- [Selected excerpt]
--- START ---
This is what changes the meaning of "AI PC." Today the term is mostly marketing, an NPU sticker that signals support for a narrow set of lightweight features. In a world where the memory, bandwidth, and power walls have been broken, the AI PC is something more substantial: a machine that runs the same caliber of AI you currently rent from a cloud provider, but on your own hardware, on your own data, for the same price as the electricity to charge the battery.
‍

The economic case strengthens as workloads get more agentic. A single user request to a modern agent can consume tens of thousands of tokens across planning, tool calls, and reflection steps, and the per-token cost of those workflows is rising as cloud providers re-price to match their own unit economics. Running the same workloads on hardware you already own changes the curve entirely.
‍

The shift extends past the laptop. Workstations become genuine AI development environments rather than terminals to a remote cluster. Edge servers in retail stores, hospitals, and branch offices run sophisticated models without backhaul to a data center. The hard line between "things you do locally" and "things you send to the cloud" softens, and the rationale for sending personal or sensitive data off device weakens.
--- END ---
- [Required action 1]
Output the passage on AI PCs word for word, starting at "This is what" and ending at "charge the battery.".
- [Required action 2]
According to the passage on AI PCs, why does the economic case for local hardware get stronger as workloads become more agentic? Answer in one to three sentences.
- [Required action 3]
Write the next part of the passage on AI PCs, picking up after its final sentence.

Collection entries
--- START ---
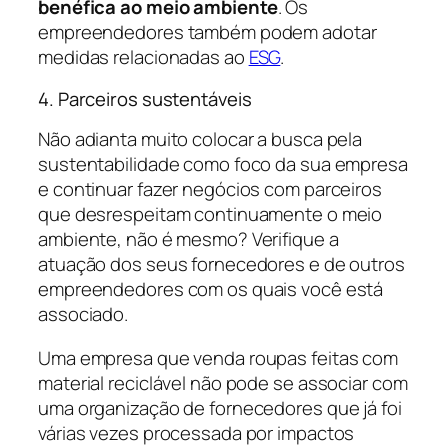
benéfica ao meio ambiente
. Os
empreendedores também podem adotar
medidas relacionadas ao
ESG
.
4. Parceiros sustentáveis
Não adianta muito colocar a busca pela
sustentabilidade como foco da sua empresa
e continuar fazer negócios com parceiros
que desrespeitam continuamente o meio
ambiente, não é mesmo? Verifique a
atuação dos seus fornecedores e de outros
empreendedores com os quais você está
associado.
Uma empresa que venda roupas feitas com
material reciclável não pode se associar com
uma organização de fornecedores que já foi
várias vezes processada por impactos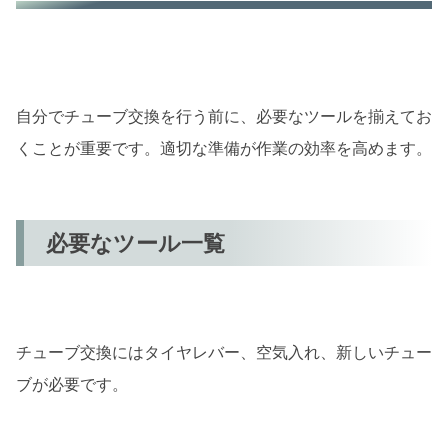
タイヤ取り外しの手順
タイヤ取り外し時の注意点
古いチューブの取り出しとチェック
自分でチューブ交換を行う前に、必要なツールを揃えてお
古いチューブの取り出し方
くことが重要です。適切な準備が作業の効率を高めます。
チューブの損傷箇所のチェック
チューブ交換の準備：必要なツールと準備
必要なツール一覧
必要なツール一覧
作業前の準備チェックリスト
タイヤの取り外し：チューブ交換の第一歩
チューブ交換にはタイヤレバー、空気入れ、新しいチュー
タイヤ取り外しの手順
ブが必要です。
タイヤ取り外し時の注意点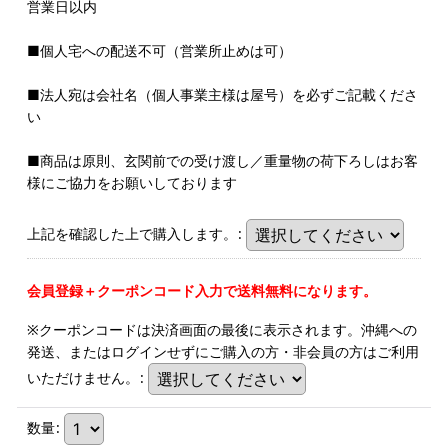
営業日以内
■個人宅への配送不可（営業所止めは可）
■法人宛は会社名（個人事業主様は屋号）を必ずご記載くださ
い
■商品は原則、玄関前での受け渡し／重量物の荷下ろしはお客
様にご協力をお願いしております
上記を確認した上で購入します。
:
会員登録＋クーポンコード入力で送料無料になります。
※クーポンコードは決済画面の最後に表示されます。沖縄への
発送、またはログインせずにご購入の方・非会員の方はご利用
いただけません。
:
数量
: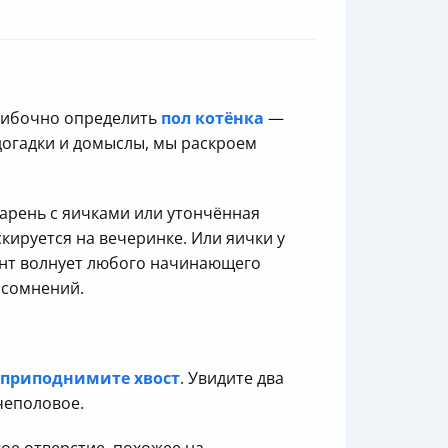
ошибочно определить
пол котёнка
—
огадки и домыслы, мы раскроем
парень с яичками или утончённая
кируется на вечеринке. Или яички у
нт волнует любого начинающего
 сомнений.
приподнимите хвост
. Увидите два
чеполовое.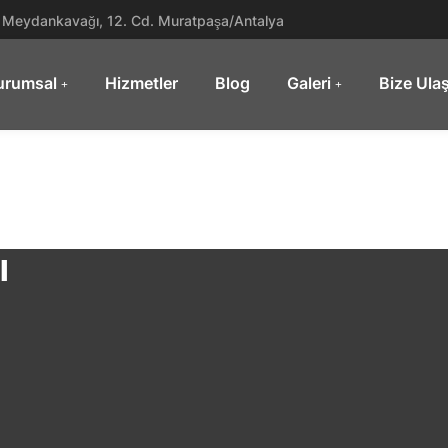
Meydankavağı, 12. Cd. Muratpaşa/Antalya
urumsal
Hizmetler
Blog
Galeri
Bize Ula
ı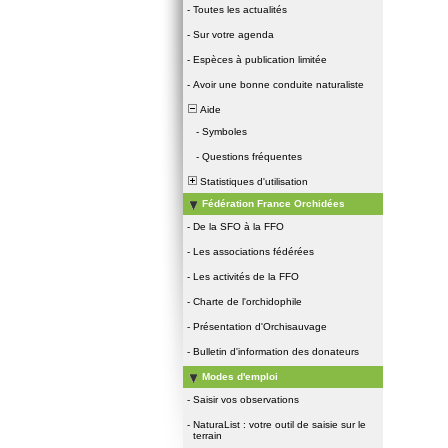
-
Toutes les actualités
-
Sur votre agenda
-
Espèces à publication limitée
-
Avoir une bonne conduite naturaliste
Aide
-
Symboles
-
Questions fréquentes
Statistiques d'utilisation
Fédération France Orchidées
-
De la SFO à la FFO
-
Les associations fédérées
-
Les activités de la FFO
-
Charte de l'orchidophile
-
Présentation d'Orchisauvage
-
Bulletin d'information des donateurs
Modes d'emploi
-
Saisir vos observations
-
NaturaList : votre outil de saisie sur le
terrain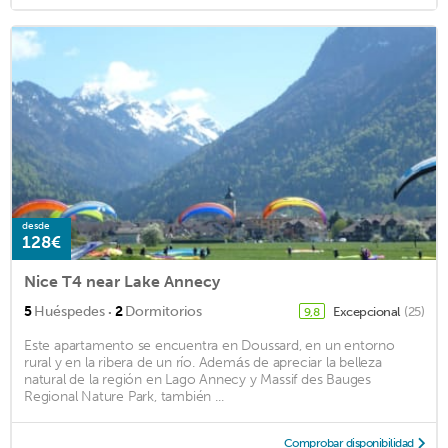
desde
128€
Nice T4 near Lake Annecy
·
5
Huéspedes
2
Dormitorios
Excepcional
(25)
9,8
Este apartamento se encuentra en Doussard, en un entorno
rural y en la ribera de un río. Además de apreciar la belleza
natural de la región en Lago Annecy y Massif des Bauges
Regional Nature Park, también ...
Comprobar disponibilidad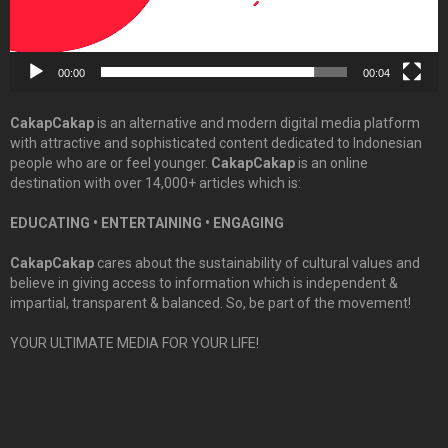
00:00
00:04
CakapCakap
is an alternative and modern digital media platform
with attractive and sophisticated content dedicated to Indonesian
people who are or feel younger.
CakapCakap
is an online
destination with over 14,000+ articles which is:
EDUCATING • ENTERTAINING • ENGAGING
CakapCakap
cares about the sustainability of cultural values and
believe in giving access to information which is independent &
impartial, transparent & balanced. So, be part of the movement!
YOUR ULTIMATE MEDIA FOR YOUR LIFE!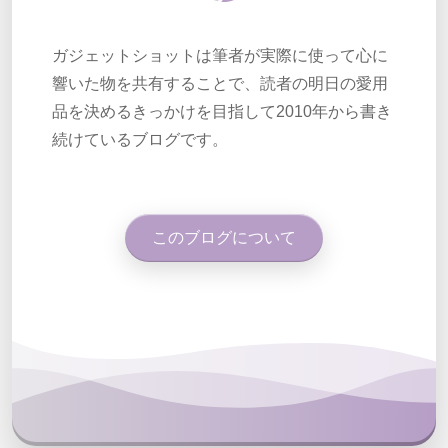
ガジェットショットは筆者が実際に使って心に
響いた物を共有することで、読者の明日の愛用
品を決めるきっかけを目指して2010年から書き
続けているブログです。
このブログについて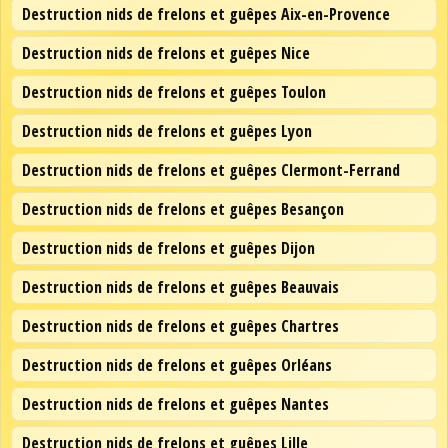
Destruction nids de frelons et guêpes Aix-en-Provence
Destruction nids de frelons et guêpes Nice
Destruction nids de frelons et guêpes Toulon
Destruction nids de frelons et guêpes Lyon
Destruction nids de frelons et guêpes Clermont-Ferrand
Destruction nids de frelons et guêpes Besançon
Destruction nids de frelons et guêpes Dijon
Destruction nids de frelons et guêpes Beauvais
Destruction nids de frelons et guêpes Chartres
Destruction nids de frelons et guêpes Orléans
Destruction nids de frelons et guêpes Nantes
Destruction nids de frelons et guêpes Lille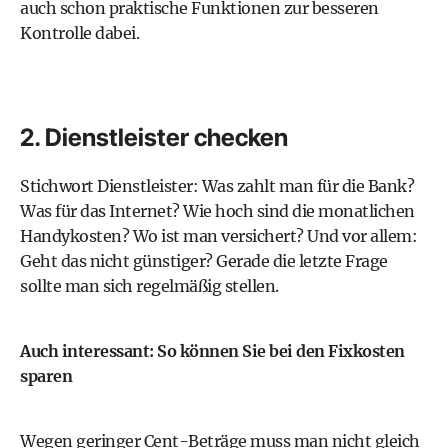
auch schon praktische Funktionen zur besseren
Kontrolle dabei.
2. Dienstleister checken
Stichwort Dienstleister: Was zahlt man für die Bank?
Was für das Internet? Wie hoch sind die monatlichen
Handykosten? Wo ist man versichert? Und vor allem:
Geht das nicht günstiger? Gerade die letzte Frage
sollte man sich regelmäßig stellen.
Auch interessant:
So können Sie bei den Fixkosten
sparen
Wegen geringer Cent-Beträge muss man nicht gleich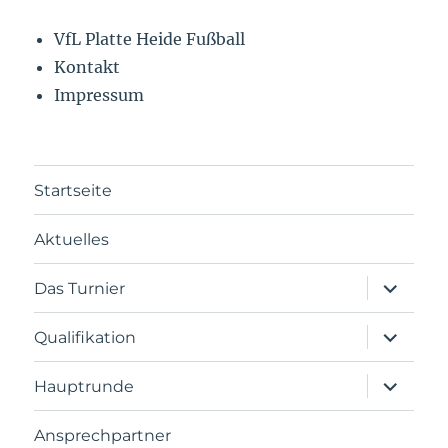
VfL Platte Heide Fußball
Kontakt
Impressum
Startseite
Aktuelles
Das Turnier
Qualifikation
Hauptrunde
Ansprechpartner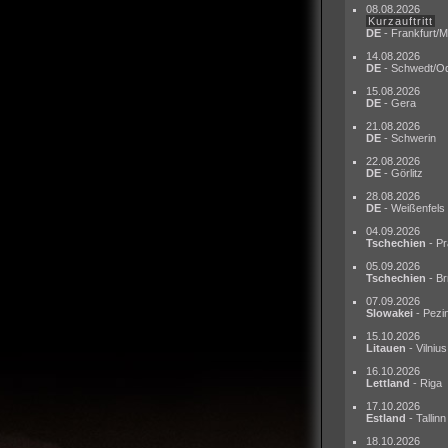
08.08.2026
Kurzauftritt
DE
- Frankfurt/M
14.08.2026
DE
- Schwedt/O
15.08.2026
DE
- Gera
21.08.2026
DE
- Schwerin
22.08.2026
DE
- Görlitz
28.08.2026
DE
- Weißenfels
04.09.2026
Tschechien
- Pr
05.09.2026
Tschechien
- Br
07.09.2026
Slowakei
- Pezi
15.10.2026
Litauen
- Vilnius
16.10.2026
Lettland
- Riga
17.10.2026
Estland
- Tallinn
18.10.2026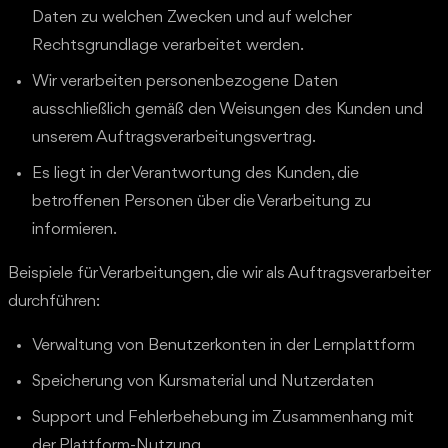
Daten zu welchen Zwecken und auf welcher
Rechtsgrundlage verarbeitet werden.
Wir verarbeiten personenbezogene Daten
ausschließlich gemäß den Weisungen des Kunden und
unserem Auftragsverarbeitungsvertrag.
Es liegt in der Verantwortung des Kunden, die
betroffenen Personen über die Verarbeitung zu
informieren.
Beispiele für Verarbeitungen, die wir als Auftragsverarbeiter
durchführen:
Verwaltung von Benutzerkonten in der Lernplattform
Speicherung von Kursmaterial und Nutzerdaten
Support und Fehlerbehebung im Zusammenhang mit
der Plattform-Nutzung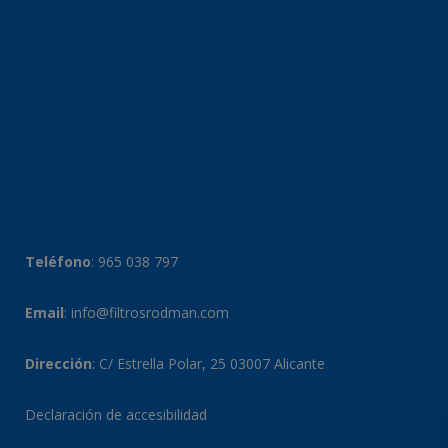
Teléfono
:
965 038 797
Email
:
info@filtrosrodman.com
Dirección
: C/ Estrella Polar, 25 03007 Alicante
Declaración de accesibilidad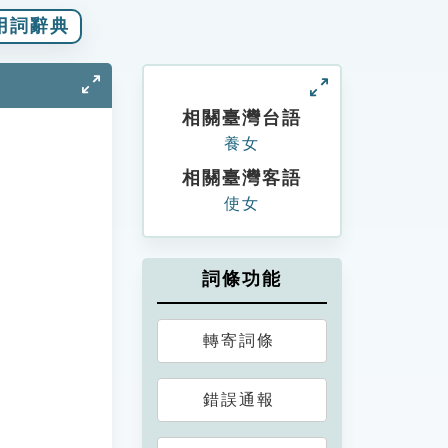
用詞辭典
相關臺灣台語
養女
相關臺灣客語
使女
詞條功能
轉寄詞條
錯誤通報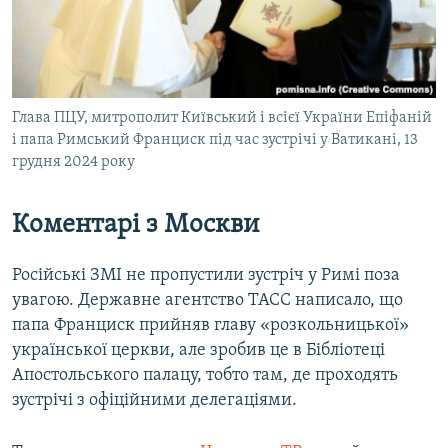
Глава ПЦУ, митрополит Київський і всієї України Епіфаній
і папа Римський Франциск під час зустрічі у Ватикані, 13
грудня 2024 року
Коментарі з Москви
Російські ЗМІ не пропустили зустріч у Римі поза
увагою. Державне агентство ТАСС написало, що
папа Франциск прийняв главу «розкольницької»
української церкви, але зробив це в Бібліотеці
Апостольського палацу, тобто там, де проходять
зустрічі з офіційними делегаціями.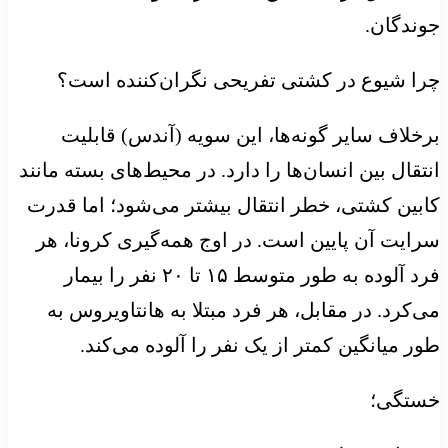
جوندگان.
چرا شیوع در کشتی تفریحی نگران‌کننده است؟
برخلاف سایر گونه‌ها، این سویه (آندس) قابلیت
انتقال بین انسان‌ها را دارد. در محیط‌های بسته مانند
کابین کشتی، خطر انتقال بیشتر می‌شود؛ اما قدرت
سرایت آن پایین است. در اوج همه‌گیری کرونا، هر
فرد آلوده به طور متوسط ۱۵ تا ۲۰ نفر را بیمار
می‌کرد. در مقابل، هر فرد مبتلا به هانتاویروس به
طور میانگین کمتر از یک نفر را آلوده می‌کند.
خستگی؛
--- END ---
- [Written answer 1]
This is what changes the meaning of "AI PC." Today the term is mostly marketing, an NPU sticker that signals support for a narrow set of lightweight features. In a world where the memory, bandwidth, and power walls have been broken, the AI PC is something more substantial: a machine that runs the same caliber of AI you currently rent from a cloud provider, but on your own hardware, on your own data, for the same price as the electricity to charge the battery.

- [Written answer 2]
One user request to a modern agent can use tens of thousands of tokens across planning, tool calls, and reflection steps. The per-token cost of those workflows is also rising as cloud providers re-price to match their own unit economics. Running the same workloads on hardware you already own changes that cost curve entirely.

- [Written answer 3]
‍

The Window

The PC industry is at an unusual moment. The chip vendors have collectively decided that on-device AI is the next platform shift, and they've invested billions to make NPU TOPS the new clock speed. The OEMs have built marketing campaigns around it. Microsoft has built operating system features that depend on it. Consumers have been told this is the future, and they're buying.
‍

The hardware they're buying, however, can't quite deliver what they're being promised. The gap between "AI PC" as a marketing category and "AI PC" as a machine that actually runs the assistant you want is real, and it's a gap the current architectural approach is not closing fast enough. Adding NPU TOPS doesn't help when the bottleneck is memory. Adding memory doesn't help when the bottleneck is bandwidth. Adding bandwidth doesn't help when the bottleneck is the power envelope.
‍

The bottleneck isn't model capability. It's the cost of moving weights through a laptop's memory hierarchy on every token of every inference. That cost determines how much memory the system needs, how much bandwidth it has to deliver, and how much of the battery each query burns. Solve data movement and the three walls fall together. Leave it unsolved and no amount of additional silicon area, faster RAM, or higher TOPS ratings will close the gap, because none of those address the underlying physics.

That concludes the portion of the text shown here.